At present, Taiwan is under the most pressure in Asia. Taiwan exports around US$2 billion of seafood, shipping primarily to USA, Europe and Japan. The workers on board Taiwanese vessels, who hail mostly from Indonesia and Philippines, were interviewed by Environmental Justice Foundation (EFJ) and were also found to have been living in grimy and unsafe conditions on the vessels, with little or no money left to take home after expenses are deducted. Being held at gunpoint and then beaten up was also a common occurrence among the slaves on the boats. Most Taiwanese fleets do not dock for months and even years. They transfer their catch from boats out at sea, resulting in slave workers being abused on board in very isolated waters, and unseen, for a very long time. All eyes are now on Taiwan for their illegal fishing and abuse of human rights in the seafood industry. If not enough is done to stop the abuse of workers on board Taiwanese fishing vessels, there is a possibility that the European Commission may issue a red flag, which would impose a total ban on Taiwanese fishery products into the EU.

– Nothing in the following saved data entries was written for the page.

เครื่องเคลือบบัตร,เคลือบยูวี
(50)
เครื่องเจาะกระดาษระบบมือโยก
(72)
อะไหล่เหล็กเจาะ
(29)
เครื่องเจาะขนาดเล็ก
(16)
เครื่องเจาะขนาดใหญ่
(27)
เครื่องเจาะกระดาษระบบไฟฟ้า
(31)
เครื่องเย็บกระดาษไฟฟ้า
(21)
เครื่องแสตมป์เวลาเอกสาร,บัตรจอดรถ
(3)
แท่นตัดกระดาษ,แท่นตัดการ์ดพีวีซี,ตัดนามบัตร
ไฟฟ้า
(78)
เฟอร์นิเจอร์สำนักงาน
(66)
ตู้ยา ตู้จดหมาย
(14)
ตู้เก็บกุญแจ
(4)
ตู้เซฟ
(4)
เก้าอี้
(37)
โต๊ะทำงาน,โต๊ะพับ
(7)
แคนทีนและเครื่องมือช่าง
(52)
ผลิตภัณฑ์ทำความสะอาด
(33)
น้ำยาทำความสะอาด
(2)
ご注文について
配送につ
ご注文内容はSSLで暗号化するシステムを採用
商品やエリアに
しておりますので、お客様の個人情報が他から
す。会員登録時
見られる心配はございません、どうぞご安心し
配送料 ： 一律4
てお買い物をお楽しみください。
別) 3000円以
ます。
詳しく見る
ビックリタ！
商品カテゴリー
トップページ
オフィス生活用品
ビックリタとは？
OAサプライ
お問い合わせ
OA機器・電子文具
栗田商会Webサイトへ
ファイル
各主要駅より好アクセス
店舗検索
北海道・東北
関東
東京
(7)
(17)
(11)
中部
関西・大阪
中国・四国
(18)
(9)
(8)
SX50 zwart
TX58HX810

Are there sufficient available solutions to the problem?

There have been several efforts to tackle the problem of slavery in the seafood industry. The Monterey Bay Aquarium has a Seafood Slavery Risk Tool that targets seafood buyers, and allows them to check slavery risk ratings to specific fisheries. The World Wildlife Fund (WWF) is also running a pilot project that aims to track the path of the tuna in the Pacific Islands, from catch to plate. There is also the Seafood Import Monitoring Program (SIMP), or Seafood Traceability Rule that permits data reporting and recording, keeping requirements for importation of priority fish identified to be vulnerable to “Illegal Unreported and Unregulated (IUU)” fishing. Fish 2.0 aims to link seafood industries to investors looking to fund more social and environmental positive impacts, hence making it attractive for investors and consumers to demand more transparency in the seafood industry supply chain.

If consumption of seafood is based on transparent information on nutrition and sustainability, consumers could perhaps then be a part of the movement to create change in industry practices and standards. By demanding for traceability and the ability to track exactly how and where the seafood comes from, sellers will be pressured to ensure that ethical and proper methods of catching are employed.

NGOs such as the Issara Institute and the EJ Foundation are also working on seafood traceability transparency, and are monitoring the slavery problem. Given the vastness of the Coral Triangle region which includes waters of Indonesia, Malaysia, Philippines, Papua New Guinea, the Solomon Islands, and Timor-Leste, regulating the seafood slavery problem or even tracking all of the fishing boats would prove a great challenge. This is especially so without the proper joint support of all governments for enforcement. As such, these waters still have a long way to go before they can be well patrolled and free of illegal, unregulated, and unreported (IUU) fishing activities.